Director of Clinical Proteomics & Senior Principal Scientist Genentech, California
Biomarkers are indispensable tools in drug development, offering crucial insights into target engagement, dose selection, and candidate therapeutic mechanisms. Liquid chromatography-mass spectrometry (LC-MS) stands uniquely positioned to facilitate accurate quantitation of both small and large molecule biomarker candidates. However, the translation from biomarker discovery to a multiplexed targeted multiple reaction monitoring (MRM) panel to measure samples from large clinical cohorts is often a protracted and resource-intensive process. Furthermore, the challenge of biomarker replication in validation cohorts remains a significant hurdle. In recent years, data-independent acquisition mass spectrometry (DIA-MS) has emerged as a promising approach to streamline translational proteomics for biomarker development. DIA-MS offers numerous benefits, including reproducible label-free analysis of a wide range of samples, the ability to capture low abundance ions across a high dynamic range, and comprehensive proteome coverage. By enabling an unbiased analysis of complex samples, DIA-MS holds immense potential for enhancing biomarker discovery and validation efforts. Notably, the quantitative range for most DIA-MS methods has not been thoroughly characterized, leading to controversies in quantitative conclusions from previous studies. To address these issues, we investigated the quantitative capabilities of DIA-MS methods and established guidelines for quantitative criteria tailored to analysis of samples from clinical trials. Results from clinical biomarker studies in patients with lupus nephritis, inflammatory bowel disorder, and Alzheimer's disease will be discussed. DIA-MS holds immense promise in advancing drug development by uncovering valuable biomarkers that can drive more effective therapeutic interventions.
Learning Objectives:
Upon completion the participants will be able to understand the advantages and challenges of using data-independent acquisition mass spectrometry (DIA-MS) as a promising approach for biomarker discovery and development in drug development.

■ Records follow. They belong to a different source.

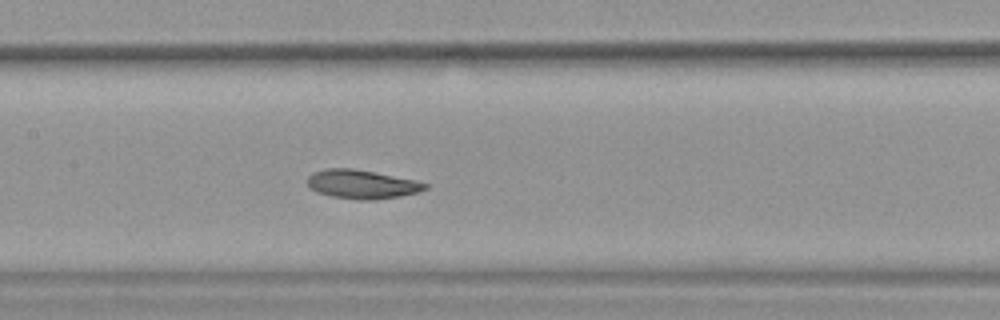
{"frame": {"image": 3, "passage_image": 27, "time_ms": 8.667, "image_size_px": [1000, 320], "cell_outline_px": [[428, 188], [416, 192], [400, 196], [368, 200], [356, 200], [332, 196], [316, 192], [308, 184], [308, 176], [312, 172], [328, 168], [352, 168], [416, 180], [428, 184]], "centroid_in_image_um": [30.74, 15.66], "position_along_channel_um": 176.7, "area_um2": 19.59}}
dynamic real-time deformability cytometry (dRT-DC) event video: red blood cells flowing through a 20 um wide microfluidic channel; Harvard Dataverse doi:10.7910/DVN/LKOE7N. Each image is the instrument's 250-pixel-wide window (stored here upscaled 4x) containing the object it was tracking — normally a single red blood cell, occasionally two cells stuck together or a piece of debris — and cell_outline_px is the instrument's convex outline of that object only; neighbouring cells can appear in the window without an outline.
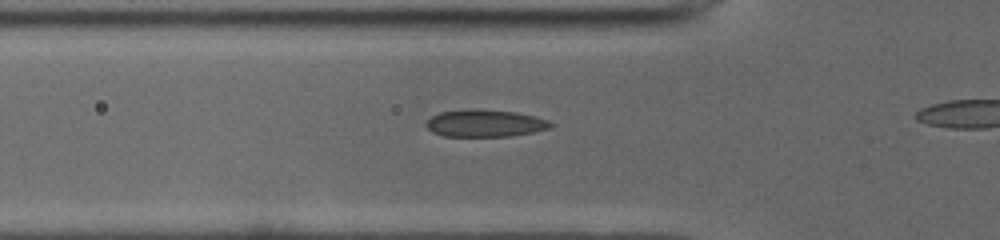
{"species": "common noctule bat (a hibernating species)", "species_latin": "Nyctalus noctula", "temperature_condition": "cold", "stored_images_in_passage": 7, "camera_frame_rate_fps": 3000, "um_per_image_px": 0.085, "animal": {"sex": "male", "body_mass_g": 19.0, "forearm_length_mm": 50.8}, "frame": {"image": 1, "passage_image": 2, "time_ms": 0.333, "image_size_px": [1000, 240], "cell_outline_px": [[556, 124], [552, 128], [512, 136], [444, 136], [432, 132], [424, 124], [432, 116], [440, 112], [516, 112], [536, 116], [548, 120]], "centroid_in_image_um": [41.31, 10.53], "position_along_channel_um": 84.5, "area_um2": 18.84}}
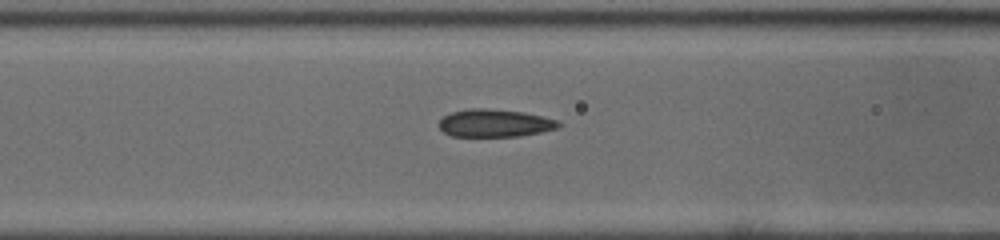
{"frame": {"image": 2, "passage_image": 5, "time_ms": 1.333, "image_size_px": [1000, 240], "cell_outline_px": [[564, 124], [560, 128], [520, 136], [452, 136], [444, 132], [436, 124], [444, 116], [452, 112], [468, 108], [484, 108], [524, 112], [556, 120]], "centroid_in_image_um": [42.05, 10.46], "position_along_channel_um": 124.5, "area_um2": 19.36}}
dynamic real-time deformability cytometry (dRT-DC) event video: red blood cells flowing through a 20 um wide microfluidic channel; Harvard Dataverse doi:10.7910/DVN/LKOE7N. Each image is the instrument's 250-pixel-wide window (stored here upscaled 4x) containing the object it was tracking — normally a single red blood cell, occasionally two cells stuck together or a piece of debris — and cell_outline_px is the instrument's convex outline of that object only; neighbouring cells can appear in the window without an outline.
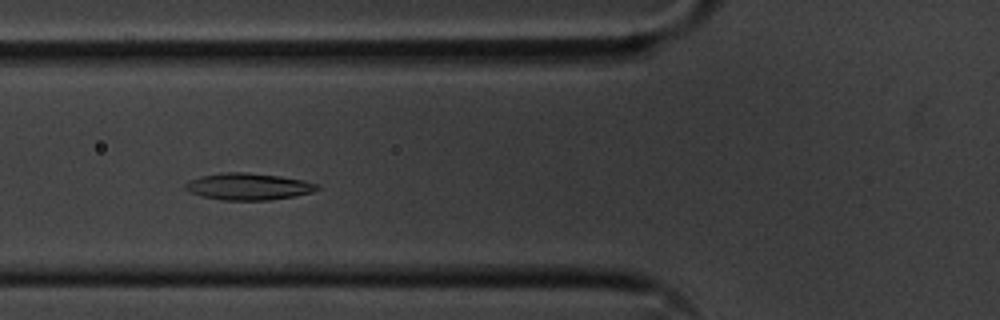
{"species": "common noctule bat (a hibernating species)", "species_latin": "Nyctalus noctula", "temperature_condition": "cold", "stored_images_in_passage": 51, "camera_frame_rate_fps": 3000, "um_per_image_px": 0.085, "animal": {"sex": "male", "body_mass_g": 20.1, "forearm_length_mm": 53.5}, "frame": {"image": 1, "passage_image": 16, "time_ms": 5.0, "image_size_px": [1000, 320], "cell_outline_px": [[320, 188], [312, 192], [292, 196], [268, 200], [220, 200], [200, 196], [184, 188], [184, 184], [200, 176], [220, 172], [248, 172], [280, 176], [304, 180], [316, 184]], "centroid_in_image_um": [21.08, 15.85], "position_along_channel_um": 104.7, "area_um2": 20.52}}
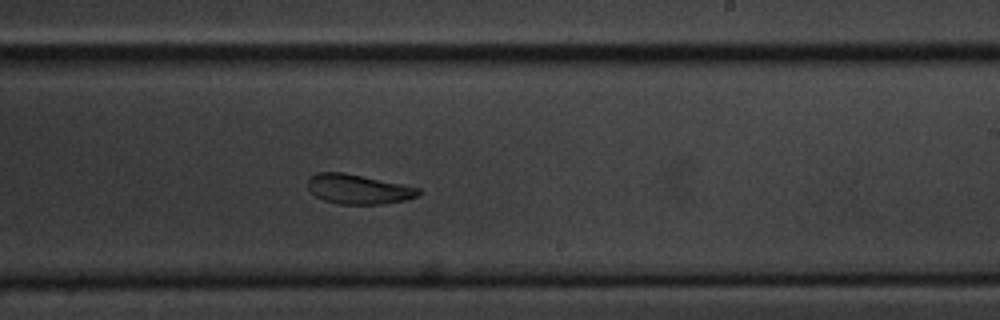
{"frame": {"image": 2, "passage_image": 29, "time_ms": 9.333, "image_size_px": [1000, 320], "cell_outline_px": [[424, 192], [420, 196], [404, 200], [380, 204], [340, 204], [324, 200], [316, 196], [308, 188], [308, 176], [316, 172], [344, 172], [420, 188]], "centroid_in_image_um": [30.47, 16.07], "position_along_channel_um": 258.5, "area_um2": 19.19}}
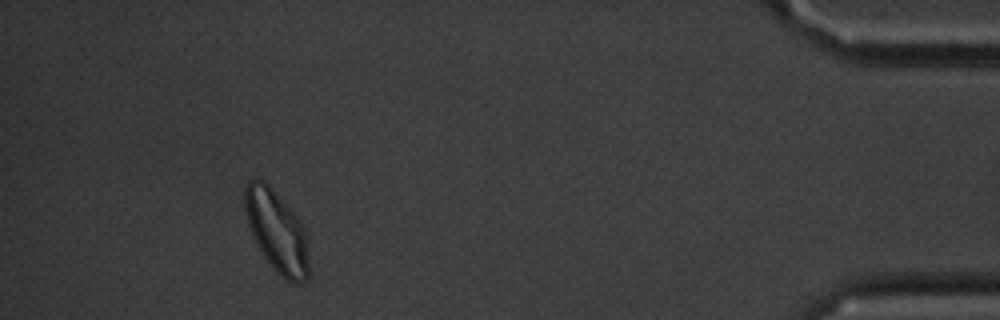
{"frame": {"image": 3, "passage_image": 47, "time_ms": 15.333, "image_size_px": [1000, 320], "cell_outline_px": [[308, 276], [304, 280], [296, 284], [292, 284], [284, 280], [264, 256], [248, 224], [244, 208], [244, 188], [248, 180], [264, 180], [268, 184], [300, 220], [304, 228], [308, 264]], "centroid_in_image_um": [23.51, 19.65], "position_along_channel_um": 411.7, "area_um2": 29.88}, "authors_computed_cell_mechanics": {"area_um2": 20.519, "velocity_mm_per_s": 3.5486, "shape_relaxation_time_tau1_ms": 3.9772, "shape_relaxation_time_tau2_ms": 2.507, "deformation_change_tau1": 0.1067, "deformation_change_tau2": 0.0902}}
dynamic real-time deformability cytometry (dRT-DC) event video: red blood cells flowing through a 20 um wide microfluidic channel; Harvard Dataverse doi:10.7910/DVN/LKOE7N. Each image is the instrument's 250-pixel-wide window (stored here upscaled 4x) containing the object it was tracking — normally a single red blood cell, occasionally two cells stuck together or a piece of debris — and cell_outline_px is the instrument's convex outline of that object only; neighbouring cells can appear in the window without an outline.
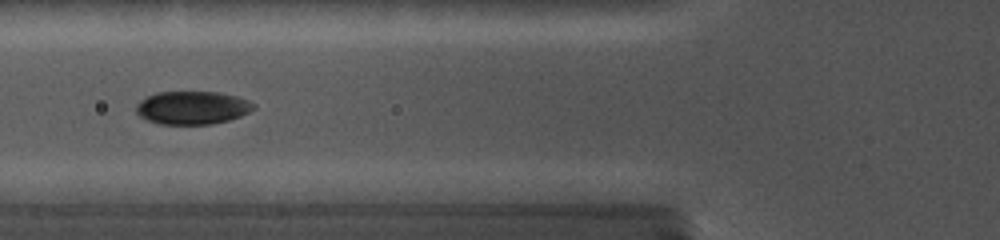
{"species": "common noctule bat (a hibernating species)", "species_latin": "Nyctalus noctula", "temperature_condition": "cold", "stored_images_in_passage": 3, "camera_frame_rate_fps": 5000, "um_per_image_px": 0.085, "animal": {"sex": "female", "body_mass_g": 19.0, "forearm_length_mm": 56.7}, "frame": {"image": 1, "passage_image": 2, "time_ms": 1.2, "image_size_px": [1000, 240], "cell_outline_px": [[256, 108], [240, 116], [228, 120], [212, 124], [156, 124], [144, 120], [136, 112], [136, 104], [140, 100], [148, 96], [160, 92], [216, 92], [236, 96], [248, 100], [256, 104]], "centroid_in_image_um": [16.33, 9.16], "position_along_channel_um": 109.5, "area_um2": 22.77}}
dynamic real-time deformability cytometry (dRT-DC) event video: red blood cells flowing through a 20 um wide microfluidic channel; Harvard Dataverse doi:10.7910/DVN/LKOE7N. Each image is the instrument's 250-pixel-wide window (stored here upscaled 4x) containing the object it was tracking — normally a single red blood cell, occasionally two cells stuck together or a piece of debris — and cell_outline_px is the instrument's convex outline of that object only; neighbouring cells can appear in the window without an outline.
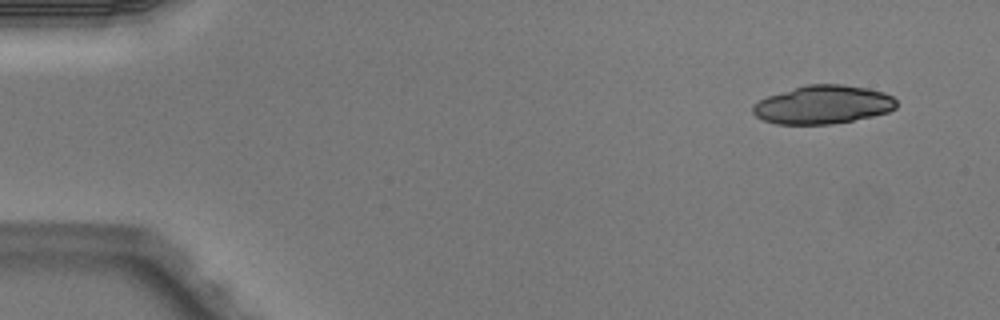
{"species": "Egyptian fruit bat (a non-hibernating species)", "species_latin": "Rousettus aegyptiacus", "temperature_condition": "warm", "stored_images_in_passage": 4, "camera_frame_rate_fps": 3000, "um_per_image_px": 0.085, "animal": {"sex": "male"}, "frame": {"image": 1, "passage_image": 1, "time_ms": 0.0, "image_size_px": [1000, 320], "cell_outline_px": [[896, 108], [888, 112], [872, 116], [832, 124], [776, 124], [764, 120], [756, 116], [752, 112], [752, 104], [768, 96], [808, 84], [844, 84], [868, 88], [884, 92], [892, 96], [896, 100]], "centroid_in_image_um": [69.96, 8.89], "position_along_channel_um": 15.0, "area_um2": 32.08}}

Upon completion the participants will be able to learn about the potential of DIA-MS in providing comprehensive proteome coverage, capturing low abundance ions, and enabling unbiased analysis of complex samples, leading to enhanced biomarker validation efforts.
Upon completion the participants will acquire knowledge around quantitative criteria for analyzing samples from clinical trials using DIA-MS, as demonstrated through clinical biomarker studies in patients with lupus nephritis, inflammatory bowel disorder, and Alzheimer's disease.